When I think of a wildflower excursion, I think hiking . On this particular day it was via mountain bike. We stopped plenty of times along the single-track trail to ohh and ahh, take pictures and appreciate Mother Nature’s palette.
The abundance of poppies was incredible. Many were at least a foot tall, with some covering entire hillsides.
We also saw Ithuriel’s spear, hairy vetch, false bindweeds and others.
The flowers didn’t stop when we went on the trail paralleling Lake Hennessey. A patch of irises was outstanding. One hill was awash in purple with thick clumps of lupine.
The three of us were at Moore Creek Park in St. Helena for an afternoon of riding. Becky and I had the advantage with e-bikes, while Barb did the old-fashioned thing using only human power.
Fortunately a fellow rider in the parking lot directed us to the trail with flowers. In some ways I wished I had been on two feet instead of two wheels, just to appreciate the scenery a bit more, to linger.
But really, no complaints. The trail was great. Nothing technical—which is very much to my liking. Out of my peripheral vision I could see a bit of a drop off that triggered my fear of heights, but not enough so to have to get off the bike.
We made a loop on this route. Going down I seem to be even slower. I really don’t like going fast. Some of the hairpin turns necessitated walking the curves, but otherwise it was a fun descent.

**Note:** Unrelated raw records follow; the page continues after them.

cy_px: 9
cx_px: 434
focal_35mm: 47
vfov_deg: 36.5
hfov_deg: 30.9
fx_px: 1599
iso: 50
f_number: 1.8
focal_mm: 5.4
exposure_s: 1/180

Being in this 1,600 acre park defies what one usually thinks of in the Napa Valley. That’s because we weren’t in the valley floor. It was a bit rugged, filled with oak trees and not grape vines. The activity was athleticism, not drinking wine.

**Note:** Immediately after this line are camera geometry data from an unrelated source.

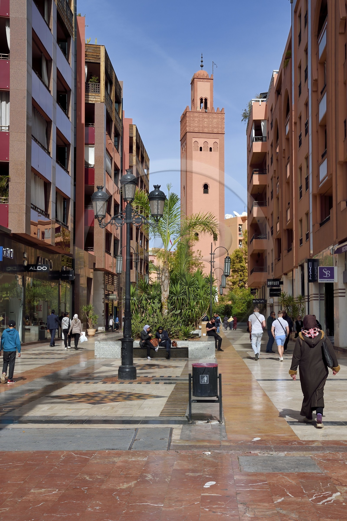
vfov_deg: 43.6
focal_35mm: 45
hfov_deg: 29.9
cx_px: 174
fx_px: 651
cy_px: 260
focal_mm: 45
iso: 200
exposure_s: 1/250
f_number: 16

I didn’t know the color green has so many shades. It was spectacular looking out on this mid-April afternoon to see all the trees and hills looking do vibrant and healthy after all the winter rains.
While people warned us of poison oak, you can’t always avoid it. I was the only one to leave with an itchy souvenir.
In all we rode about 16 miles; starting with the Valentine Vista Trail and ending with what was mostly a fire road around part of Lake Hennessey. The first trail is part of the much larger Bay Area Ridge Trail.